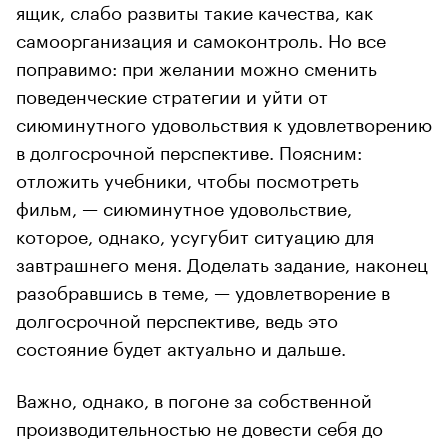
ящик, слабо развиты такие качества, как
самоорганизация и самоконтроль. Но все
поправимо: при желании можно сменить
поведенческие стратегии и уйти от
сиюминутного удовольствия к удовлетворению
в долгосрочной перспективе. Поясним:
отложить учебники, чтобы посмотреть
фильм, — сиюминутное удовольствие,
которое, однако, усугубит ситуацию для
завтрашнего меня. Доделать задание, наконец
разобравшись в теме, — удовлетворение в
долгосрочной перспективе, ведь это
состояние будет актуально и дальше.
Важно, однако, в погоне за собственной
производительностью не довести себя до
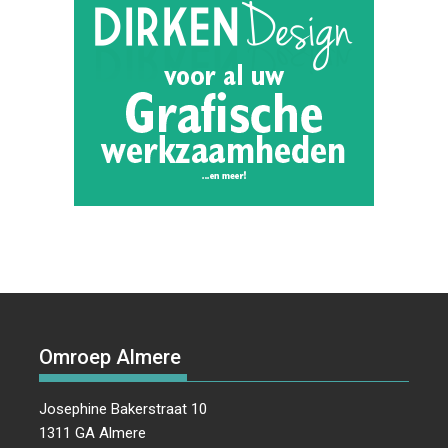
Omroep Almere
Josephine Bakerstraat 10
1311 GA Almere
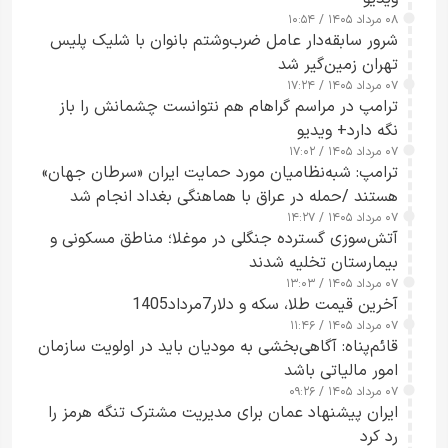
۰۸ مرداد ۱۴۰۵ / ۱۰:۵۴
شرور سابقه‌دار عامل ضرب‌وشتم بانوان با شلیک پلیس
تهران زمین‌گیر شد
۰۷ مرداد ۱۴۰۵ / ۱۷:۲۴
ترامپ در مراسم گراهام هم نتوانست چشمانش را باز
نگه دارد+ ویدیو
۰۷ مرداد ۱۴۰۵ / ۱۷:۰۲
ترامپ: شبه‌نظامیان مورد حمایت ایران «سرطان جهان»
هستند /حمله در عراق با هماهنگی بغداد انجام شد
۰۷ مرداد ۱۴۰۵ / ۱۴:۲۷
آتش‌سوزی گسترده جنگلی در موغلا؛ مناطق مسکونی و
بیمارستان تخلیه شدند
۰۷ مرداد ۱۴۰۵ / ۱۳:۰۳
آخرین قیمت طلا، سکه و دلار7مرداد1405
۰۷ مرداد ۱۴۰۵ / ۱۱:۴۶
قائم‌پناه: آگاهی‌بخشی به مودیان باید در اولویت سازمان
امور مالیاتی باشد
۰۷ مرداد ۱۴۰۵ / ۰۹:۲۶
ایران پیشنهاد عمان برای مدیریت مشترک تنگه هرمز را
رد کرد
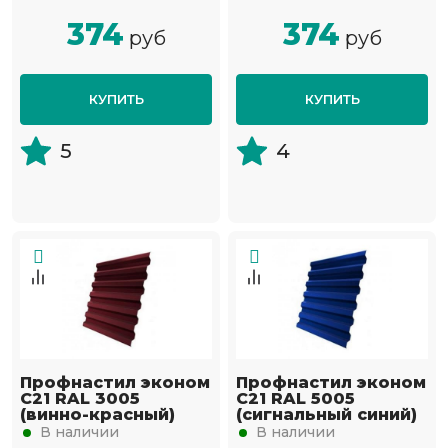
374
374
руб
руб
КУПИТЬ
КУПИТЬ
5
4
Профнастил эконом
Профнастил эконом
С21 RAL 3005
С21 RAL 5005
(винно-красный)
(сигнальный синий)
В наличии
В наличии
+ + + + +
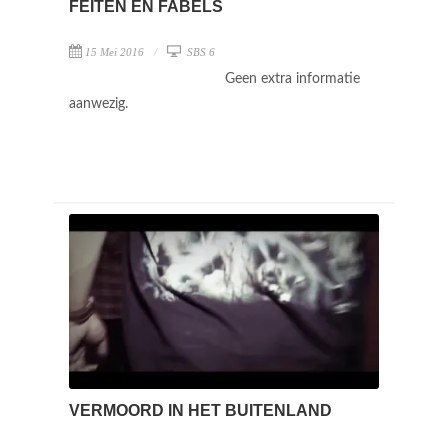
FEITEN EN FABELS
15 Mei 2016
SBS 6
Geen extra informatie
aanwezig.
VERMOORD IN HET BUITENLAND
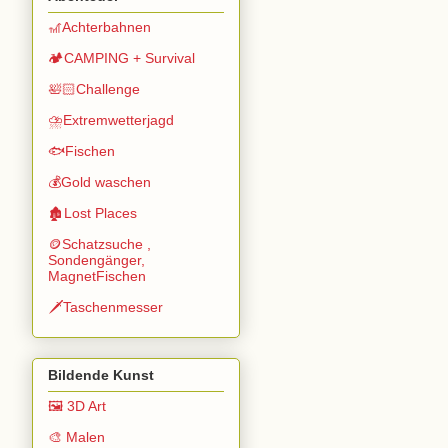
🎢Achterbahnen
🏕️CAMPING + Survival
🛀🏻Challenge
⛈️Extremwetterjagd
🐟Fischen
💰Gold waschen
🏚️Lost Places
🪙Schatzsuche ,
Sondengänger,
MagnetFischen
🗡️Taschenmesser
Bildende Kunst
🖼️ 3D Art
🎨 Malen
+ + + + +
→ **Exercise brief**
Copy the data starting at the line that contains "ящик, слабо развиты такие качества, как" and ending at the line that contains "1311 GA Almere", including both of those lines. Leave the pictures out of your copy.

→ **Expected answer**
ящик, слабо развиты такие качества, как
самоорганизация и самоконтроль. Но все
поправимо: при желании можно сменить
поведенческие стратегии и уйти от
сиюминутного удовольствия к удовлетворению
в долгосрочной перспективе. Поясним:
отложить учебники, чтобы посмотреть
фильм, — сиюминутное удовольствие,
которое, однако, усугубит ситуацию для
завтрашнего меня. Доделать задание, наконец
разобравшись в теме, — удовлетворение в
долгосрочной перспективе, ведь это
состояние будет актуально и дальше.
Важно, однако, в погоне за собственной
производительностью не довести себя до
Omroep Almere
Josephine Bakerstraat 10
1311 GA Almere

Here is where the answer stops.